Am Montag beginnt die Arbeit in Gerichten ohne Präsenz von Medien und Öffentlichkeit

Der Kosovo-Rechtsrat hat unter Beachtung der IKSHP-Empfehlungen unter Schutz von Pandemia COVID-19 das nächste Treffen abgehalten, wo er über die aktuelle Situation mit der Covis-19-Situation im Justizsystem diskutiert wurde, Pläne des Rates zum Beginn der Arbeit in der Justiz sowie Prioritäten, die bestimmt werden, um gerichtliche Fälle zu behandeln. [...]
Der Kosovo-Rechtsrat hat unter Beachtung der IKSHP-Empfehlungen unter Schutz von Pandemia COVID-19 das nächste Treffen abgehalten, wo er über die aktuelle Situation mit der Covis-19-Situation im Justizsystem diskutiert wurde, Pläne des Rates zum Beginn der Arbeit in der Justiz sowie Prioritäten, die bestimmt werden, um gerichtliche Fälle zu behandeln.
Nach vielen Diskussionen und der Aufhebung der Bewegungsfreiheit seitens des Ministeriums für Gesundheit (MSH) und mit Empfehlungen des Nationalinstituts für öffentliche Gesundheit des Kosovo (IKSHPK) hat der Kosovo-Justizrat am 1. Juni eine Entscheidung getroffen, an allen Gerichten der Republik Kosovo zu arbeiten, aber ohne die Präsenz der Medien und der Öffentlichkeit, die Empfehlungen des IKSHEP für Maßnahmen gegen das COVID-Virus-19. Juni umzusetzen.
“Die vollständige Entscheidung wird veröffentlicht, sobald sie fertig ist.
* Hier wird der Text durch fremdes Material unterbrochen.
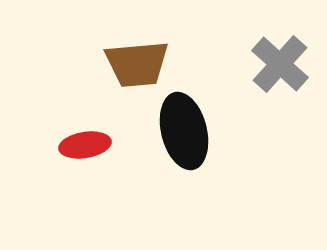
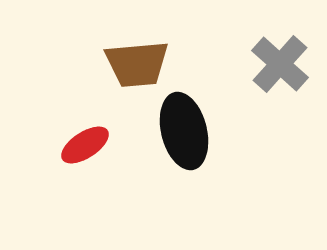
red ellipse: rotated 24 degrees counterclockwise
Die KDP-Mitglieder haben den Entwurf für den von der Kommission für das EuGH und der Kommission für Standardfragen vorbereiteten Notfallkrisenmanagementplan genehmigt, deren Ziel es ist, die Verwaltung des Kosovo-Justizsystems durch Anpassung an die Notfallbedingungen sicherzustellen. Dieser Plan kann auch als Basisdokument für zukünftige Krisenmanagement dienen, einschließlich anderer Notfallsituationen, Naturkatastrophen oder Sicherheitsbedrohungen. Während dieser Sitzung genehmigte der Rat die Ankündigung der SKJK-Abteilung für den Ruhestand von drei Richtern, zwei vom Beschwerdekammerngericht in Pristina und eine vom Verfassungsgericht in Prizren-dega in Dragash. KDP-Mitglieder haben den Vorschlag des Verfassungsgerichts in Pristina, Aferdita Bytyci, für die Ernennung des Verantwortlichen des Gerichts überprüft und die Entscheidung des SPD-Direktors über die Ernennung des Administrators zugestimmt. Auch während dieses Treffens berichtete KDP Sekretariat Generaldirektor Shkelzen Maliqi über die Arbeit des SKG, für 2019 und den Zeitraum Januar-May 2020”, sagte der Bericht.
Am Ende wurde der Vorschlag für Gerichte in Kosovo genehmigt, um Beweise zu halten und Zertifikate für Personen zu erteilen, die wegen der gerichtlichen Anordnung der formalen Form verurteilt wurden. Ohne die Präsenz der Medien wurden jedoch Anforderungen an die Einrichtung eines Untersuchungspanels berücksichtigt.